While many of Pinterest’s new advertising features better enable small retailers to sell their products online, some big name brands are doing pretty cool stuff on the site. For example, Ziploc fully redesigned its mobile site to tie into its Pinterest marketing program, and the work paid off. Ziploc sees its Promoted Pins repined at 2.3x the network’s average, with an engagement rate 40 percent ahead of the norm, according to Ad Age.
Verdict: If you’re a large B2C organization looking to sell your products, Pinterest might not be the solution you need. However, the network is an amazing brand-building tool. When it comes to Pinterest, organic all the way!
Periscope/Meerkat: SO Over It
Since I started writing this blog, I couldn’t wait to get to the Periscope and Meerkat section.
I hate these apps, and I haaaate the people who constantly write how-to articles about live streaming video content.
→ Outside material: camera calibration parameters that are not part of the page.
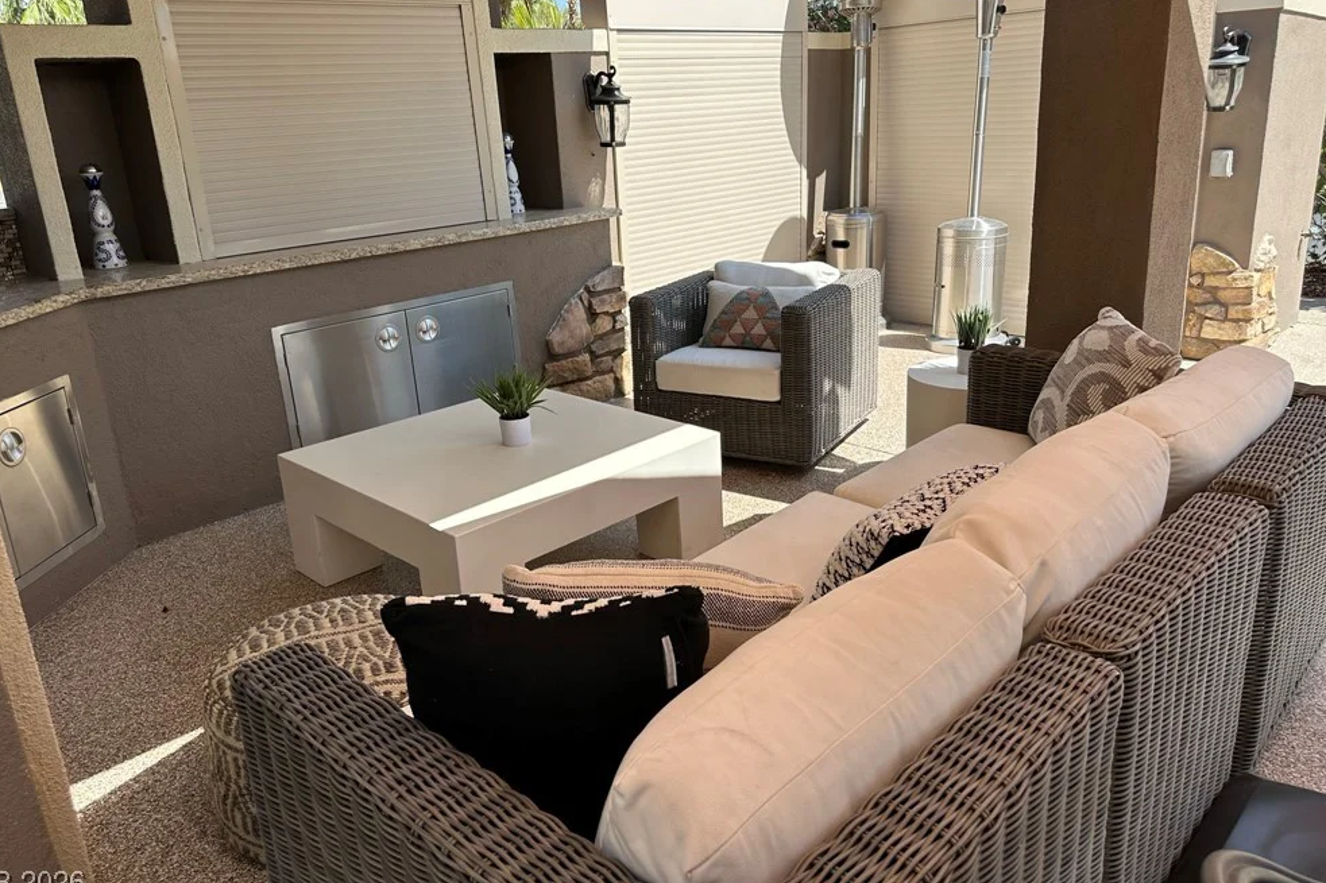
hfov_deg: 69.4
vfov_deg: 49.5
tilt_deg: -16.7
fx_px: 957
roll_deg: +3.1
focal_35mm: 26
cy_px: 395
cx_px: 639
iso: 80
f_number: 1.78
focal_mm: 6.86
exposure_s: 1/1949
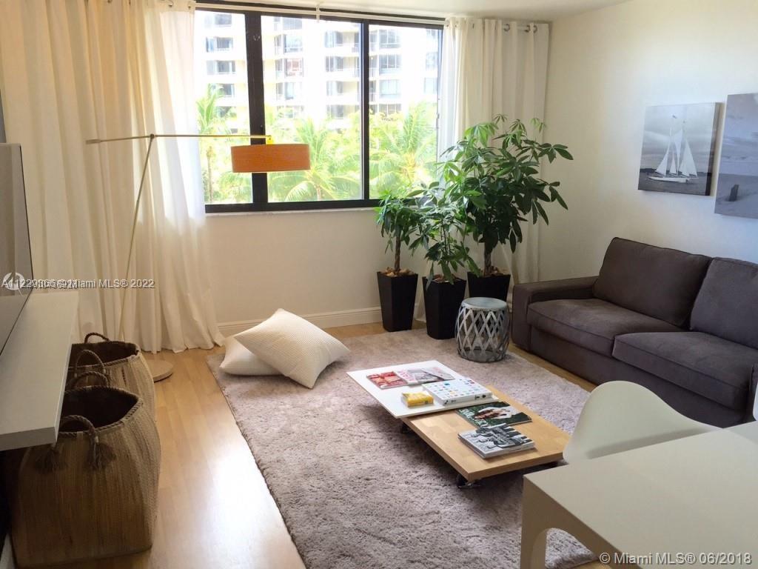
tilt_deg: -11.8
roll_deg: -0.6
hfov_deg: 61.7
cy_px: 284
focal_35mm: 29
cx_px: 379
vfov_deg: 48.2
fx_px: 635
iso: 32
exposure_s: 1/40
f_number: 2.2
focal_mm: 4.15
They’re overhyped, immature networks, and just not worth investing in on the B2B side. That’s not to say some B2Cs can’t do cool programs with the apps, but you have to ask yourself, what’s worth live streaming, really?
According to social analytics company Topsy, there have been 1.6 million tweets with “LIVE on #Periscope” in the last month, compared to 120,000 tweets with “LIVE NOW #meerkat.” Periscope also recently announced that its app has more than 10 million active accounts on iOS and Android. Meerkat has not disclosed its recent number of users.
When you look at brands doing anything worth talking about on these apps, you get Doritos, who held a 12-hour live stream of it smashing stuff together at a high velocity. Yup, the company fired items from cannons at each other and watched from the sidelines with their smartphones in hand. Exciting stuff, super clever brand marketing.
Honestly, pay attention to Periscope and Meerkat in 2016—they may introduce a worthwhile feature or two—but for now, I wouldn’t spend anymore than five minutes thinking about them in terms of your strategy. That is, unless you’re a consultant or webinar-addict who justcannot get enough of marketing influencers talking bout themselves live on camera.
Verdict: Delete these apps immediately.
The Future of Social Media Marketing
Social media marketing will only become a more complex practice in the enterprise. Multi-divisional strategies will compete for the lion’s share of a brand’s audience. As a content marketer, use these fringe options as a way to differentiate both internally and externally. But seriously, if I catch you live streaming your how-to marketing tips, I will revoke your marketer card and run it through the shredder over by finance. I’m serious.